New Financial Advisors: 7 Ways to Avoid Failing

Being a financial advisor can be an extremely rewarding career, but it’s not a simple one. It’s best if you go in with eyes wide open, prepared for the challenges that may come. We want you lasting far longer than a few years in this space, and we believe that if you follow some basic rules, you can succeed. Here are seven tips to help you stay in the game as a successful financial advisor.

1. Create and Maintain Business Goals:

You need to have a clear vision of where you are headed in your career.  You need to have goals and a concrete plan to make sure that you meet them.  Without these, you will lose focus and flounder.

2. Keep Language Simple:

Don’t show off and use unnecessarily complex financial terminology. You may find yourself overcompensating for your lack of experience as an advisor by using complex terms and ideas when talking to prospects. Most prospects will feel more connected and comfortable if you can communicate at a layman’s level of financial understanding.

3. Optimize Time Management:

Create a process for everything. This will keep your schedule proactive and productive.  Make a list of your typical daily tasks. What activities make you drag your feet and take up more time than they ought to?  Do you have to do all of these tasks yourself? Or could they be delegated to others?

4. Follow Up:

Prospecting is one of the fundamental parts of building your business. And a fundamental part of turning a prospect into a client is the act of following up. If you don’t prospect and follow up on your contacts, you will put your business in jeopardy. When you establish a new client, you need to work to keep them. Make sure that you consistently follow up and return calls or emails in a timely manner.

5. Show Your Humanity:

When you make human connections, you cultivate loyalty. It’s important to show that you are a person beyond just being a financial advisor. Open up enough to share your authentic personality. You should also cultivate the skills of listening and remembering. Listen to your clients. Validate their concerns.

6. Pursue a Specific Market:

Pursuing a specific market will help you narrow down what kind of potential clients you prospect for. It will also help you market the right skills to appeal to your target audience. Ask yourself if you feel especially connected to a specific market, how your experience lines up with this market, if there’s money in it, whether it is growing, and whether you have the resources to pursue it.

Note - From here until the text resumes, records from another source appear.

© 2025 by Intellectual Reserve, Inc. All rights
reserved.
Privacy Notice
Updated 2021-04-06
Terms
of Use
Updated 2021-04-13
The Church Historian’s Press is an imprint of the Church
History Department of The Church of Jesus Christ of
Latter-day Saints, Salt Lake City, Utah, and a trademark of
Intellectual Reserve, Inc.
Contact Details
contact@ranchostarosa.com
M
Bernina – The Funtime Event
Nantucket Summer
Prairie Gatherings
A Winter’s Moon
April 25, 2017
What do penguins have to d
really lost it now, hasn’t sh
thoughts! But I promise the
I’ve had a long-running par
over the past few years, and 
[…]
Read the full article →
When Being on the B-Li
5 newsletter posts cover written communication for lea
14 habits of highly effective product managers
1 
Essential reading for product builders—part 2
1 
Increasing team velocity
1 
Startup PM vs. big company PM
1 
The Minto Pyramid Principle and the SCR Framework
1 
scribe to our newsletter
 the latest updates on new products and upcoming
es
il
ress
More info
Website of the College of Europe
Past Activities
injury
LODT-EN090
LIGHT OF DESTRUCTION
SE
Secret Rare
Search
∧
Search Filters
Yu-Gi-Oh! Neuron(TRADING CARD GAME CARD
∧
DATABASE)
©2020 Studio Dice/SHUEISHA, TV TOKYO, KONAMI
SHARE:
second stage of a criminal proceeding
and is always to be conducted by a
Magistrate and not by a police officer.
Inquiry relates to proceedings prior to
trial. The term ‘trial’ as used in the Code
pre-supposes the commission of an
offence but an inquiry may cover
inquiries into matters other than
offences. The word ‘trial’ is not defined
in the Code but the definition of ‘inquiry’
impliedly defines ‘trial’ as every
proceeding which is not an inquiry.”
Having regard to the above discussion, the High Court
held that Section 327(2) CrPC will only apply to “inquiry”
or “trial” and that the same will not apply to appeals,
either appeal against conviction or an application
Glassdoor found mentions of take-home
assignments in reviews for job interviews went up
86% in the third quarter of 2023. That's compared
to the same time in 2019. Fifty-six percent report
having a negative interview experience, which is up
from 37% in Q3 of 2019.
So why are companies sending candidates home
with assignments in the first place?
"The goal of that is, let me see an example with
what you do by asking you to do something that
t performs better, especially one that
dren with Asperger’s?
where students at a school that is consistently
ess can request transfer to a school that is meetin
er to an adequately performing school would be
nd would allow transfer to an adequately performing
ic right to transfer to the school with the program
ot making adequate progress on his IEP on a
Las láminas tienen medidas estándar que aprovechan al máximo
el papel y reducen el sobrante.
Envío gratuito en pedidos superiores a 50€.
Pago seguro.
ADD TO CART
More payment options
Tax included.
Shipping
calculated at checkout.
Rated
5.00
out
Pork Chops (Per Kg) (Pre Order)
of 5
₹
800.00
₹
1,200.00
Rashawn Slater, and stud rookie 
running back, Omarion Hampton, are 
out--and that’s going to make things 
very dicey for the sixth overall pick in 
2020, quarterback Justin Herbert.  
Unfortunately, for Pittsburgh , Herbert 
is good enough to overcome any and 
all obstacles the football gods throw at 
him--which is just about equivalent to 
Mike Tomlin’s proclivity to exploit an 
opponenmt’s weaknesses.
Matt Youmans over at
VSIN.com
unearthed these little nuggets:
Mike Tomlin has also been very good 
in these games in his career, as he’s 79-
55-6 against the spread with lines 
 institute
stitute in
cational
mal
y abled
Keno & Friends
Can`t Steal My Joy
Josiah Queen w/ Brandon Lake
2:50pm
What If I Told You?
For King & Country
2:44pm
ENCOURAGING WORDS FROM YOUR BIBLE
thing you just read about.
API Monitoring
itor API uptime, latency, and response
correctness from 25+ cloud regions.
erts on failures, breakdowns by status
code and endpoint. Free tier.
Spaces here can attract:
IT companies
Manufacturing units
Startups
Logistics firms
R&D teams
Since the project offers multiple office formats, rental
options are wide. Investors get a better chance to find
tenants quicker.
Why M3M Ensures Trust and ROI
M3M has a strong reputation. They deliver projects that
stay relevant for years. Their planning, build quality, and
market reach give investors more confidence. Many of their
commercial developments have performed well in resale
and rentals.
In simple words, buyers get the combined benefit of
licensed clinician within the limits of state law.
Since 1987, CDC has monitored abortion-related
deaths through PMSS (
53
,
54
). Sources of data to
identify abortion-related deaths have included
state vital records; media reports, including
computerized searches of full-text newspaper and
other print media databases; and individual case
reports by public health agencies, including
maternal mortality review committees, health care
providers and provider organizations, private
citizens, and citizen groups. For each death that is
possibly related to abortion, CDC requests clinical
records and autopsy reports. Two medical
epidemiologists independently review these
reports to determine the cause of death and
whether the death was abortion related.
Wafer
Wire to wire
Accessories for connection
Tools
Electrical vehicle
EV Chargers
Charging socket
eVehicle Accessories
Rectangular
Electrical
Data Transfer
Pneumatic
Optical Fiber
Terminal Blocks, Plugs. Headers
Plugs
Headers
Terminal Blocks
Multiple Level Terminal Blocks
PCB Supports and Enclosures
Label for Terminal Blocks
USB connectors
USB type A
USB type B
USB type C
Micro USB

7. Consider Finding a Mentor:

Finding a good mentor can accelerate your success. They can give you advice on scaling your business, share insider information, and tell you about their mistakes so you can avoid making the same ones. Ups and downs are part of financial advising, but if you can learn to fail quickly, learn from your experiences, and grow beyond your mistakes, you can become a successful financial advisor.